Security and Compact Packaging
Alina highlighted GraalVM’s security benefits, noting that native images eliminate runtime code loading, reducing attack vectors like those targeting just-in-time compilation. Only reachable code is included, minimizing the risk of unused dependencies introducing vulnerabilities. Dynamic features like reflection require explicit configuration, ensuring deliberate control over runtime behavior. On packaging, Alina showcased how native images can be compressed using tools like UPX, achieving sizes as low as a few megabytes, though she cautioned about potential runtime decompression trade-offs. These features make GraalVM ideal for deploying compact, secure applications in constrained environments like Kubernetes or serverless platforms.
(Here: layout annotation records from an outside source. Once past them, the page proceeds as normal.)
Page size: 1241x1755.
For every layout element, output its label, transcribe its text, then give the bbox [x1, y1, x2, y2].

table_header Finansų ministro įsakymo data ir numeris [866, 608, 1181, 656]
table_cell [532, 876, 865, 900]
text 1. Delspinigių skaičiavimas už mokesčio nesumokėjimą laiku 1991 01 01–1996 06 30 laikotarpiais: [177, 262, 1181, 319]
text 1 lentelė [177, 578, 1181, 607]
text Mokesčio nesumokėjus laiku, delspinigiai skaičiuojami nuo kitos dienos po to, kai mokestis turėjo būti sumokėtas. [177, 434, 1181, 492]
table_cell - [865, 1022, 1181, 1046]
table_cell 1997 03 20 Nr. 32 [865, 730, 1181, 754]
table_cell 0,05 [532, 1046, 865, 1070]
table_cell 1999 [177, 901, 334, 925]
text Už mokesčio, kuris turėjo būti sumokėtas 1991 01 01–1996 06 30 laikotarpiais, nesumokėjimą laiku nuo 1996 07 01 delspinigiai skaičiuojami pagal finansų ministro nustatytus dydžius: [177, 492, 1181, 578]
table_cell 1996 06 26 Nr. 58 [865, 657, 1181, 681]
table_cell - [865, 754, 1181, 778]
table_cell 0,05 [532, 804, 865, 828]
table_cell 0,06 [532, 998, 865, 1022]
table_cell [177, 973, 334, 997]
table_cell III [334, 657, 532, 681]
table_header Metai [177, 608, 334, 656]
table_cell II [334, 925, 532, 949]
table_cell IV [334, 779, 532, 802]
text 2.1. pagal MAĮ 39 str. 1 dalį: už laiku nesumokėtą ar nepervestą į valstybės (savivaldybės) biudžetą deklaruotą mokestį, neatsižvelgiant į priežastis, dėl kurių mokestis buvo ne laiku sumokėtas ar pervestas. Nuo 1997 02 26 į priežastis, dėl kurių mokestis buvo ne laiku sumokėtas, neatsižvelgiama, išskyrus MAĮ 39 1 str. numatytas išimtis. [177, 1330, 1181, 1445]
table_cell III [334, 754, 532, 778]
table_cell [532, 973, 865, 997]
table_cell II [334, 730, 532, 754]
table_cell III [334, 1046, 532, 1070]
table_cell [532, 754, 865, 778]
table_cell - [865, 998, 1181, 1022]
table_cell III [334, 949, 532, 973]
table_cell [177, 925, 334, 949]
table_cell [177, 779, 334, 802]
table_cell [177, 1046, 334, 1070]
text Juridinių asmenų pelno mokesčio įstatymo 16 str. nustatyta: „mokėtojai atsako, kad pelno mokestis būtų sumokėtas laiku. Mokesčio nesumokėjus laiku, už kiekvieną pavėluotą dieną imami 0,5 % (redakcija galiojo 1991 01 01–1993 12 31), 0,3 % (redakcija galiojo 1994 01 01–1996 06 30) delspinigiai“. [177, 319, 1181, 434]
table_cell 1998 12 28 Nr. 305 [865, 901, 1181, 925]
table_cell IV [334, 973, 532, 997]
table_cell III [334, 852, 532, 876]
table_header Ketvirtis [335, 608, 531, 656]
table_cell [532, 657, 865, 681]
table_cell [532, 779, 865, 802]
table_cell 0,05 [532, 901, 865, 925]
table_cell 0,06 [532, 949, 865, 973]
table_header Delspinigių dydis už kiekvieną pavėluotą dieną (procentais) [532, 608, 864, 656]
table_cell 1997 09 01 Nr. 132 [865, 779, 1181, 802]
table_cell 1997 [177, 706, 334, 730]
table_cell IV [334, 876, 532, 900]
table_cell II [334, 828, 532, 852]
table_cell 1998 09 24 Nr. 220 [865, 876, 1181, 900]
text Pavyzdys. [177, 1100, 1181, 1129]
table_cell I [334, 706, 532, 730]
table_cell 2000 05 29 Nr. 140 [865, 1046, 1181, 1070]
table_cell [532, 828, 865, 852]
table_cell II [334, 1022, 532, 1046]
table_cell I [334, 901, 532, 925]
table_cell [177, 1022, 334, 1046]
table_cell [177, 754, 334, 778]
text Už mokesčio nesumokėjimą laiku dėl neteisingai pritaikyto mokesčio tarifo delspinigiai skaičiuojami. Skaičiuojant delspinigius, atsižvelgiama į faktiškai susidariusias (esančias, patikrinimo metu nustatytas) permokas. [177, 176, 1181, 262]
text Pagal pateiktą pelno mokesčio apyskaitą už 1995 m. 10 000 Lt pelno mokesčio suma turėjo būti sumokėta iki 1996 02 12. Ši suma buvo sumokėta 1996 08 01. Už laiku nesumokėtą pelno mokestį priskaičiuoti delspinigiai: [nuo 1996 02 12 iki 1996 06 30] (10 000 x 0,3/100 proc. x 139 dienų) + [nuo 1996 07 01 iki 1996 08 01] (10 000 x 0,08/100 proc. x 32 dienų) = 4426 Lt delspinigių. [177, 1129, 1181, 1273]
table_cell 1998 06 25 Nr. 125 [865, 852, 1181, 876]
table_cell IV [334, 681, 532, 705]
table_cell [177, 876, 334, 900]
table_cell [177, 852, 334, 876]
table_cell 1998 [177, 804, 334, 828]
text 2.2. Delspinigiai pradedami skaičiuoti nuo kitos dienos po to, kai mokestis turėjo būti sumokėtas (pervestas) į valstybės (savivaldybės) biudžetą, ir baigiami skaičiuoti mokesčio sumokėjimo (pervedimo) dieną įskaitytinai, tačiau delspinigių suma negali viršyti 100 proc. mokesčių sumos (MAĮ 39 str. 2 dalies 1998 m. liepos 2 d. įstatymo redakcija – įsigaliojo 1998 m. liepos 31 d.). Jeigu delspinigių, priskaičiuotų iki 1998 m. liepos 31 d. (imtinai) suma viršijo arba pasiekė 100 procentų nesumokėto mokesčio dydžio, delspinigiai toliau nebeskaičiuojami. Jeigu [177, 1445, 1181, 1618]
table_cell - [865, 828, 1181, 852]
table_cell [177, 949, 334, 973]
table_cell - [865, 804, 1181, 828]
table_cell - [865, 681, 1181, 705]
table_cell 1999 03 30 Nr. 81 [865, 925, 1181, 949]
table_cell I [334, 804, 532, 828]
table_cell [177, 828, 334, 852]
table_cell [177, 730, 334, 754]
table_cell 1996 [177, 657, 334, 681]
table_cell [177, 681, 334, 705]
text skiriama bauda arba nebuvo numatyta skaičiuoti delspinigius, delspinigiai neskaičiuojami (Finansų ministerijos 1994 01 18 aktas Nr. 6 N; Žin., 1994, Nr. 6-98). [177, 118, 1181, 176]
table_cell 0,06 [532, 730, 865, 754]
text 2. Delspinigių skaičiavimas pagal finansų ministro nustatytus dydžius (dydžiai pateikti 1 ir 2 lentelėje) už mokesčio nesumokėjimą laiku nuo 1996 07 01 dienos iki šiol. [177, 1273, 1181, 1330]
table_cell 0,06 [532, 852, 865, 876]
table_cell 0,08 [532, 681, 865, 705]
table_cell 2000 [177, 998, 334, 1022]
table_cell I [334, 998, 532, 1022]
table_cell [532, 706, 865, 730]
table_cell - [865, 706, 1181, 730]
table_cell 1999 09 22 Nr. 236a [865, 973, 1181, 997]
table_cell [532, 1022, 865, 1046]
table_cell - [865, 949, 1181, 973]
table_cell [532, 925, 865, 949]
Practical Integration with Spring Boot
The session also covered GraalVM’s seamless integration with Spring Boot 3.0, which graduated Native Image support from the experimental Spring Native project to general availability in November 2022. Spring Boot’s AOT processing step optimizes applications for native compilation, reducing reflective calls and generating configuration files for GraalVM. Alina demonstrated how Maven and Gradle plugins, along with the GraalVM Reachability Metadata Repository, simplify builds by automatically handling library configurations. For developers, this means minimal changes to existing workflows, with tools like the tracing agent and Spring’s runtime hints easing the handling of dynamic features. Alina’s practical advice—develop on the JVM for fast feedback, then compile to native in CI/CD pipelines—resonated with attendees aiming to adopt GraalVM.